I’m actually pretty surprised that your attorney would have allowed a provision of this type to be included in a settlement agreement, but perhaps it was the only way to get the client to agree to such a lower amount. In any event, it is for this reason that it is crucial for a respondent or defendant involved in litigation to read any settlement agreement fully and go through each paragraph with their attorney who should explain everything.
Anyone who runs into financial difficulties and can’t meet the obligations of their settlement agreement should immediately contact their attorney so opposing counsel can be informed of the situation.

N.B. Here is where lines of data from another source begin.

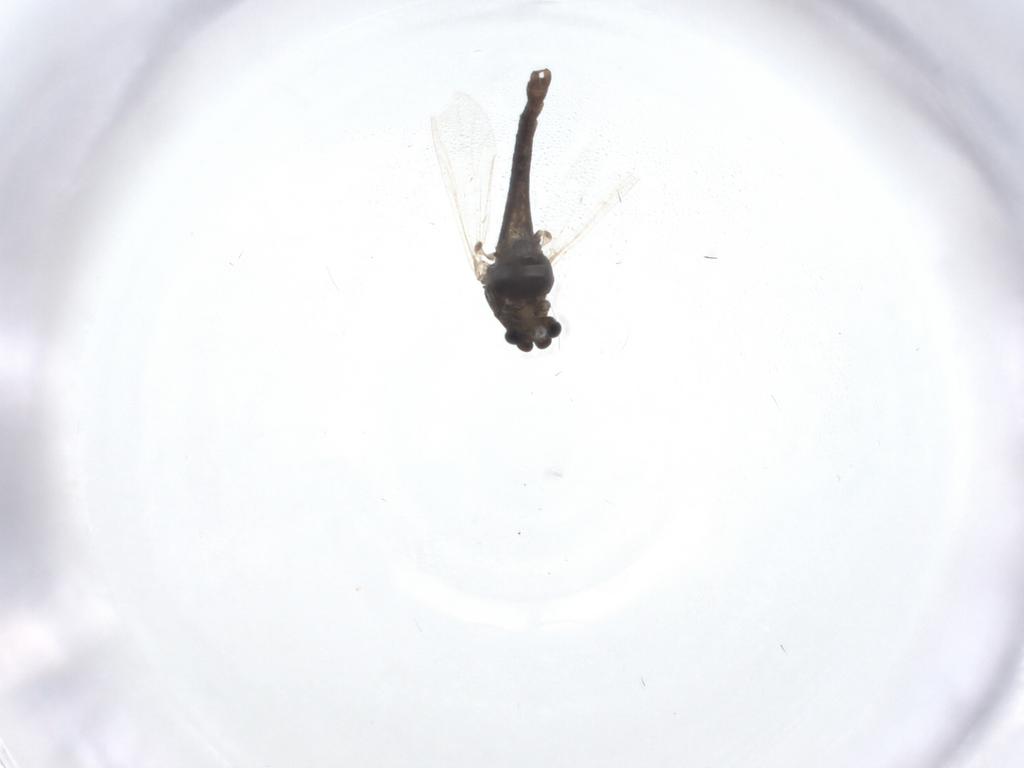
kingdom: Animalia
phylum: Arthropoda
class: Insecta
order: Diptera
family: Chironomidae
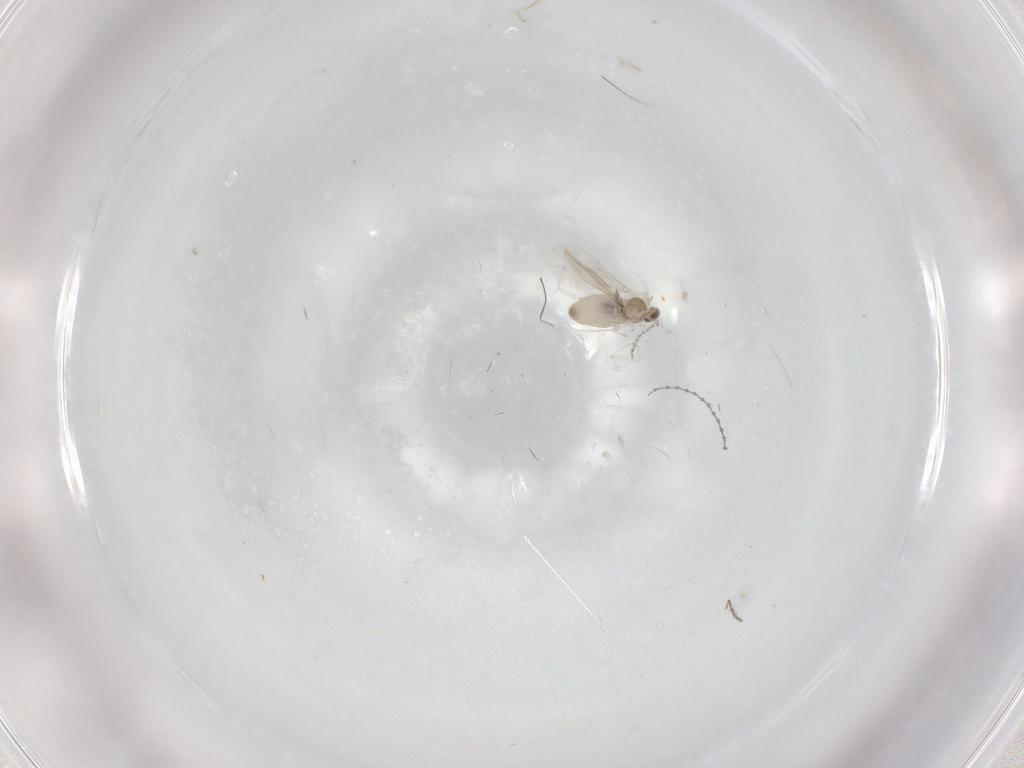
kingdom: Animalia
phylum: Arthropoda
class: Insecta
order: Diptera
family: Cecidomyiidae
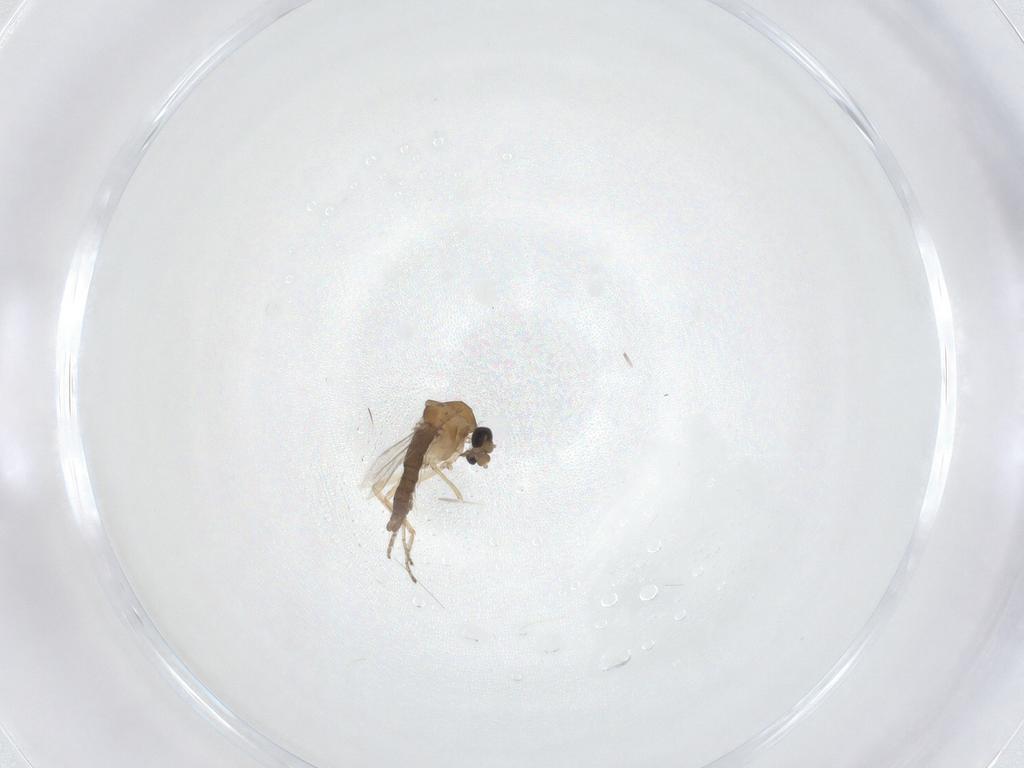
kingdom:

Additionally, anyone in a similar situation who runs into financial difficulties and can’t meet their obligations under the terms of a settlement agreement, should immediately contact their attorney so opposing counsel can be informed of the situation. This at least gives you the opportunity to try and make other arrangements before the opposing counsel holds the representative to be in breach of the agreement. The opposing attorney may not be willing to give you more time or make other arrangements, but I have found that respondents or defendants who show good faith in trying to meet their obligations, can usually buy some goodwill with opposing counsel. Of course, if late or missing payments become habitual, all bets are off.
Nevertheless, as I suggested, it may be worth the effort to speak to your attorney and see if you can work something out. Perhaps paying some additional interest may mollify the customer.